# Short task A:
In the forum thread about the glass-paved Baltimore street, swap "abandoned development area" for "abandoned industrial area" and write out the passage starting with "## old.s.bottles (Mar" and going on through "as I thought.".
# Short task B:
Carry on the forum thread about the glass-paved Baltimore street from its last post.
[START Text section]
# Something incredebly intresting



## PrivyCheese (Mar 9, 2011)

I was doing some work in a church today, in front of the church runs a street literally paved with glass. Back in the late sixties/ early seventies the city of Baltimore experimented with mixing bits of glass with asphalt. I enclosed some pictures of the shards of glass in the street. I found one piece that showed some embosseing. 

   I was wondering do any of you remember somewhere in your city they may have tried this. As a young boy I remember many streets like this. Now I believe its the last one left. The actual section of street is only ablout a 1/4 mile long. 

   You know there had to be something in there that was a keeper!

   Here is the church


----------



## PrivyCheese (Mar 9, 2011)

A close up shot of the glass/asphalt


----------



## PrivyCheese (Mar 9, 2011)

another


----------



## PrivyCheese (Mar 9, 2011)

another...notice the embosseing...might be hard to see ...I'll try


----------



## PrivyCheese (Mar 9, 2011)

a shot of the street


----------



## PrivyCheese (Mar 9, 2011)

I akso took some shots of some great houses here in the city.


----------



## PrivyCheese (Mar 9, 2011)

^


----------



## old.s.bottles (Mar 9, 2011)

Its not the last street like that, Ive seen it before in an abandoned development area. It isn't quite as pretty as that tho.


----------



## PrivyCheese (Mar 9, 2011)

I was referring to the fact that its one of the last in this city, thats why I asked if it had been done in anyone else's. I guess it isnt as interesting as I thought.


----------



## cobaltbot (Mar 9, 2011)

I saw a asphalt walking path down in the Montego Bay area of Ocean City that had lots of glass in it and was quite pretty to look at.


----------



## Plumbata (Mar 9, 2011)

Glassphalt, nice... [8D]

 Never heard of or seen such a thing, thanks for the interesting info and pictures!
[END Text section]
[START Data section]
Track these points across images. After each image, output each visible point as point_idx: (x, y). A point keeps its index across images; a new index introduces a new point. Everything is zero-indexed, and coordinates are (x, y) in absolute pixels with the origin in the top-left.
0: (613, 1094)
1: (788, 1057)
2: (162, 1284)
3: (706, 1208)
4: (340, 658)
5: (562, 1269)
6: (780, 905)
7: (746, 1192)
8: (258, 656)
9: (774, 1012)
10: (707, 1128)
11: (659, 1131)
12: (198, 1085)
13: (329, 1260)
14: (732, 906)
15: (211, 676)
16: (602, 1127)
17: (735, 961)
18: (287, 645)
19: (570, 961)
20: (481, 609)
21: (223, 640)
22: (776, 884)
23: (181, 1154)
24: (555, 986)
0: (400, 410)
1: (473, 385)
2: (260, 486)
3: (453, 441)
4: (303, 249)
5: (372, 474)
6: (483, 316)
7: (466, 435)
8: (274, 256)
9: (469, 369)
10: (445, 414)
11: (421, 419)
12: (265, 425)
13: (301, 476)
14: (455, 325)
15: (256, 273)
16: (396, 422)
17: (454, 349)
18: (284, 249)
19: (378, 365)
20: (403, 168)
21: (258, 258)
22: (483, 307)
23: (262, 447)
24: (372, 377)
[END Data section]
# Task response A:
## old.s.bottles (Mar 9, 2011)

Its not the last street like that, Ive seen it before in an abandoned industrial area. It isn't quite as pretty as that tho.


----------



## PrivyCheese (Mar 9, 2011)

I was referring to the fact that its one of the last in this city, thats why I asked if it had been done in anyone else's. I guess it isnt as interesting as I thought.

# Task response B:
----------



## JOETHECROW (Mar 10, 2011)

I've heard of, but not seen this done,...(also old tires)...I think it's pretty cool. I like this one. Could you tell what it was?


----------



## sandchip (Mar 10, 2011)

Way cool!  Great masonry and stonework in those old buildings too.


----------



## rraack (Mar 10, 2011)

There is a church, The Kirtland Temple, in Kirtland, OH just east of Cleveland that has old china, ceramics and old glass as part of it's external structure. I'll try to remember to photograph it if I'm out that way. The members of the Church collected broken dishes and glass to be put in the plaster so that the temple would be more beautiful. When the temple was finished, the plaster on the outside of the temple sparkled when the sun shone upon it.


----------



## PrivyCheese (Mar 10, 2011)

Joe, couldnt make out what the embosseing read. I was there the day before and the sun was out. It gave the street a "sparkle" effect. Pretty cool. I stood there looking for what seemed a half hour or so. Most pieces were really small. There were some bigger then a quater but no embosseing. But you know there had to be some good bottles in there. Heck people are pulling some good ones out of the recycle bin these days. No telling what went in there back in the late seventies.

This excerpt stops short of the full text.